Medici, infermieri e operatori sanitari lottano strenuamente in prima linea contro una situazione sanitaria drammatica che li porta a confrontarsi con la propria realtà affettiva, un mondo interno che collassa se rivive nella malattia e nella morte del paziente la perdita delle proprie dimensioni di vita, di speranza e di possibilità trasformative.
Trapelano oggi le prime notizie di medici e infermieri che non reggono il momento e nasce la necessità di un supporto psicologico che li aiuti a ritrovare una realtà affettiva valida che possa opporsi al senso di impotenza e di morte.
Oggi li chiamiamo “eroi”, in modo ipocrita, ma neghiamo il passato. Neghiamo l’assenza di una politica economica che finora non ha investito nella sanità, neghiamo le condizioni contrattuali precarie e inique in cui riversano molti professionisti, neghiamo il, nemmeno tanto trascurabile, dettaglio che prima del Covid-19, quando ancora non li apostrofavamo come eroi, lottavano contro altre malattie, gravi e aggressive, eppure non godevano dello stesso supporto mediatico.
Il termine “eroe” li pone su un piano che sembra diverso da quello degli altri esseri umani, li allontana e li microscopizza al di là dell’orizzonte, relegandoli sull’Olimpo, come uomini e donne che non provengono da questo mondo; “eroe” sembra intendere che la possibilità di prendersi cura di un’altra persona non appartenga ai comuni mortali, come fosse un privilegio raro, un Sacro Graal a cui pochi possono accedere. Invece il prendersi cura è un atto totalmente umano, semplice e spontaneo nel senso di affettivo, l’essere umano che nasce con una realtà inconscia che si esprime come interesse e tensione verso l’altro, come possibilità di soddisfare esigenze profonde attraverso un rapporto che si prende cura.

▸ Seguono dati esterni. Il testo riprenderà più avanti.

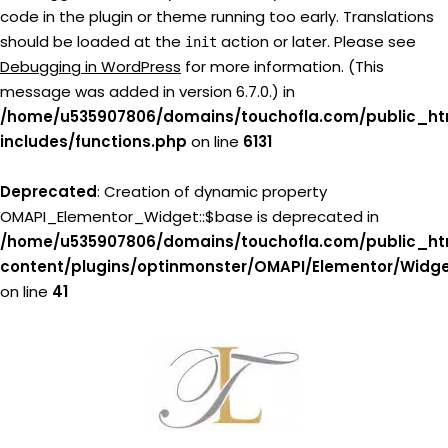
code in the plugin or theme running too early. Translations
should be loaded at the
action or later. Please see
init
Debugging in WordPress
for more information. (This
message was added in version 6.7.0.) in
/home/u535907806/domains/touchofla.com/public_ht
includes/functions.php
on line
6131
Deprecated
: Creation of dynamic property
OMAPI_Elementor_Widget::$base is deprecated in
/home/u535907806/domains/touchofla.com/public_ht
content/plugins/optinmonster/OMAPI/Elementor/Widg
on line
41
Skip
to
content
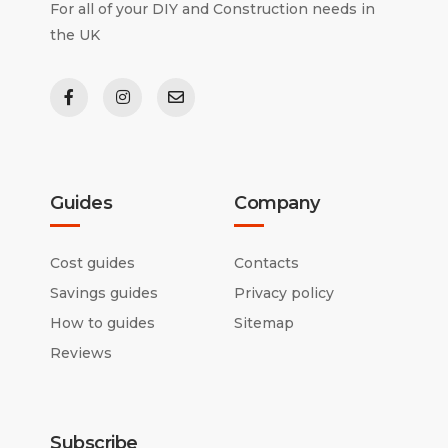
For all of your DIY and Construction needs in
the UK
Guides
Company
Cost guides
Contacts
Savings guides
Privacy policy
How to guides
Sitemap
Reviews
Subscribe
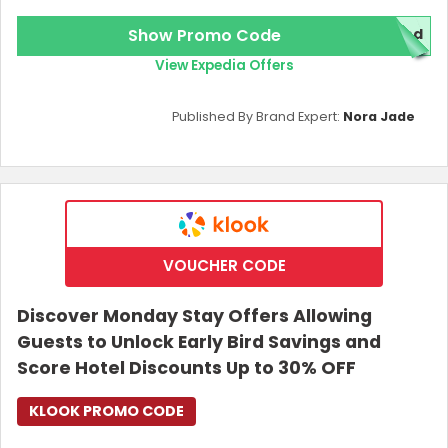
Show Promo Code
red
View Expedia Offers
Published By Brand Expert:
Nora Jade
VOUCHER CODE
Discover Monday Stay Offers Allowing
Guests to Unlock Early Bird Savings and
Score Hotel Discounts Up to 30% OFF
KLOOK PROMO CODE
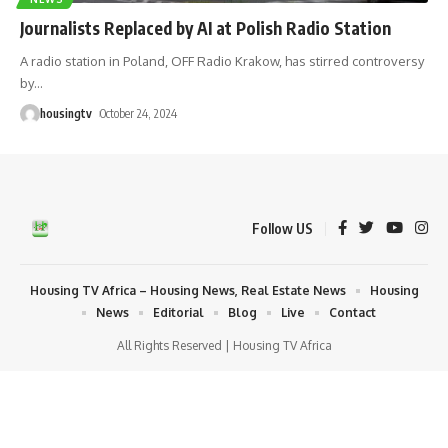
Journalists Replaced by AI at Polish Radio Station
A radio station in Poland, OFF Radio Krakow, has stirred controversy
by
…
housingtv
October 24, 2024
Follow US
Housing TV Africa – Housing News, Real Estate News
Housing
News
Editorial
Blog
Live
Contact
All Rights Reserved | Housing TV Africa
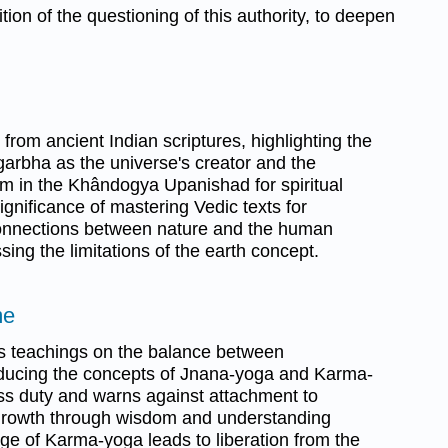
ition of the questioning of this authority, to deepen
from ancient Indian scriptures, highlighting the
garbha as the universe's creator and the
Om in the Khândogya Upanishad for spiritual
 significance of mastering Vedic texts for
 connections between nature and the human
ing the limitations of the earth concept.
me
's teachings on the balance between
oducing the concepts of Jnana-yoga and Karma-
ss duty and warns against attachment to
l growth through wisdom and understanding
age of Karma-yoga leads to liberation from the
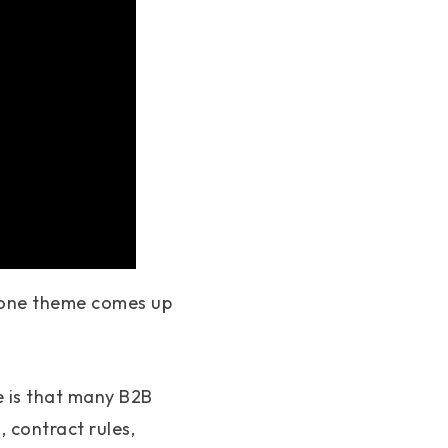
, one theme comes up
e is that many B2B
, contract rules,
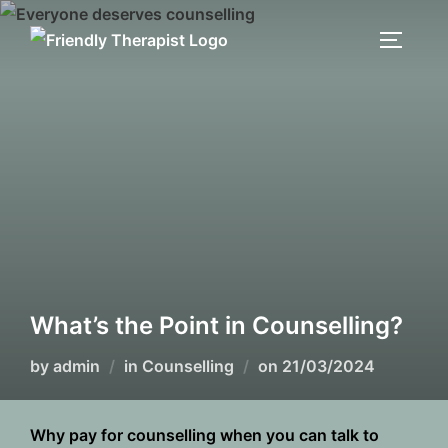
Skip
to
TOGGLE
content
What’s the Point in Counselling?
Posted
by
admin
in
Counselling
on
21/03/2024
on
Why pay for counselling when you can talk to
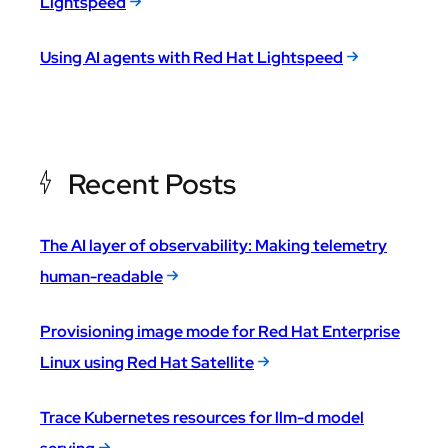
Lightspeed
Using AI agents with Red Hat Lightspeed
Recent Posts
The AI layer of observability: Making telemetry
human-readable
Provisioning image mode for Red Hat Enterprise
Linux using Red Hat Satellite
Trace Kubernetes resources for llm-d model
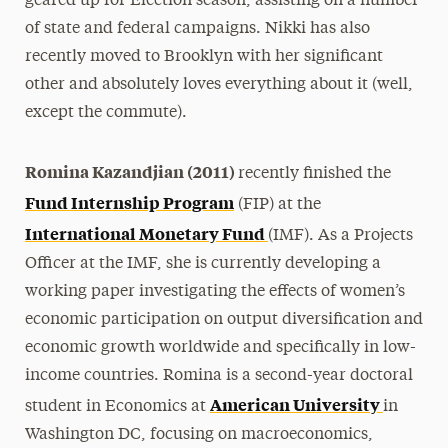
geared up for Election season, assisting on a number
of state and federal campaigns. Nikki has also
recently moved to Brooklyn with her significant
other and absolutely loves everything about it (well,
except the commute).
Romina Kazandjian (2011)
recently finished the
Fund Internship Program
(FIP) at the
International Monetary Fund
(IMF). As a Projects
Officer at the IMF, she is currently developing a
working paper investigating the effects of women’s
economic participation on output diversification and
economic growth worldwide and specifically in low-
income countries. Romina is a second-year doctoral
American University
student in Economics at
in
Washington DC, focusing on macroeconomics,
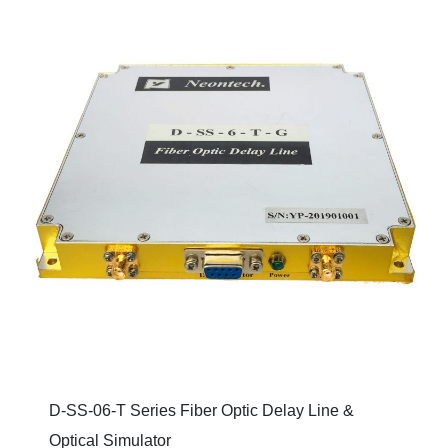
D-SS-06-T Series Fiber Optic Delay Line &
Optical Simulator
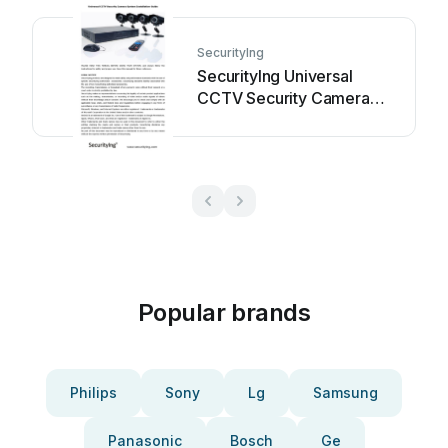
SecurityIng
SecurityIng Universal
CCTV Security Camera
System User manual
Popular brands
Philips
Sony
Lg
Samsung
Panasonic
Bosch
Ge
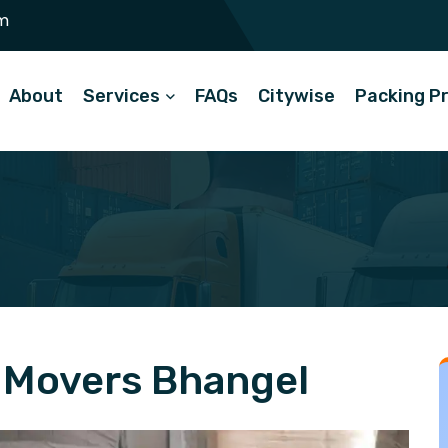
m
About
Services
FAQs
Citywise
Packing P
 Movers Bhangel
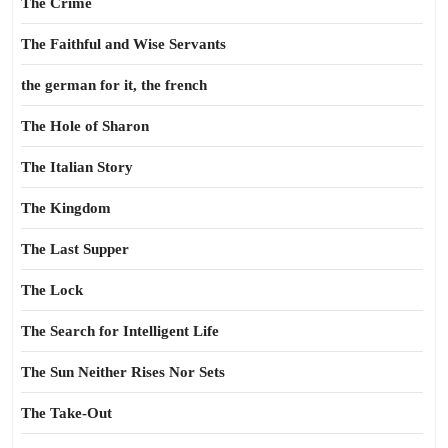
The Crime
The Faithful and Wise Servants
the german for it, the french
The Hole of Sharon
The Italian Story
The Kingdom
The Last Supper
The Lock
The Search for Intelligent Life
The Sun Neither Rises Nor Sets
The Take-Out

I medici che in questo momento stanno rispondendo in modo valido, che si interessano in modo vero e determinato ad altri esseri umani, che si battono per la tutela del diritto alla salute e che vedono nell’altro le possibilità di vita, indipendentemente dalla malattia, ci riescono non perché siano eroi epici, ma perché esprimono pienamente il loro rimanere “umani” nonostante il disagio e la paura implicata. È proprio grazie al personale medico e infermieristico, che porta avanti una dimensione lavorativa complessa in modo competente e valido, che ci stiamo contrapponendo alla più grande avversità del momento, che non è solo il virus ma anche le carenti condizioni sanitarie, nonostante le quali i professionisti continuano ad impegnarsi.
È di fondamentale importanza che questa stessa realtà affettiva diventi oggi la bussola che orienti nell’operato una politica nazionale ed europea, purtroppo fredda, astratta, ancora distante anni luce dall’umano. Non una capacità per pochi eletti, ma una realtà affettiva con cui nasciamo e che appartiene a tutti, che abbatte i confini e le asperità e che ci permette di riconoscere l’altro non come nemico o infettivo, ma come un essere umano con cui possiamo rapportarci.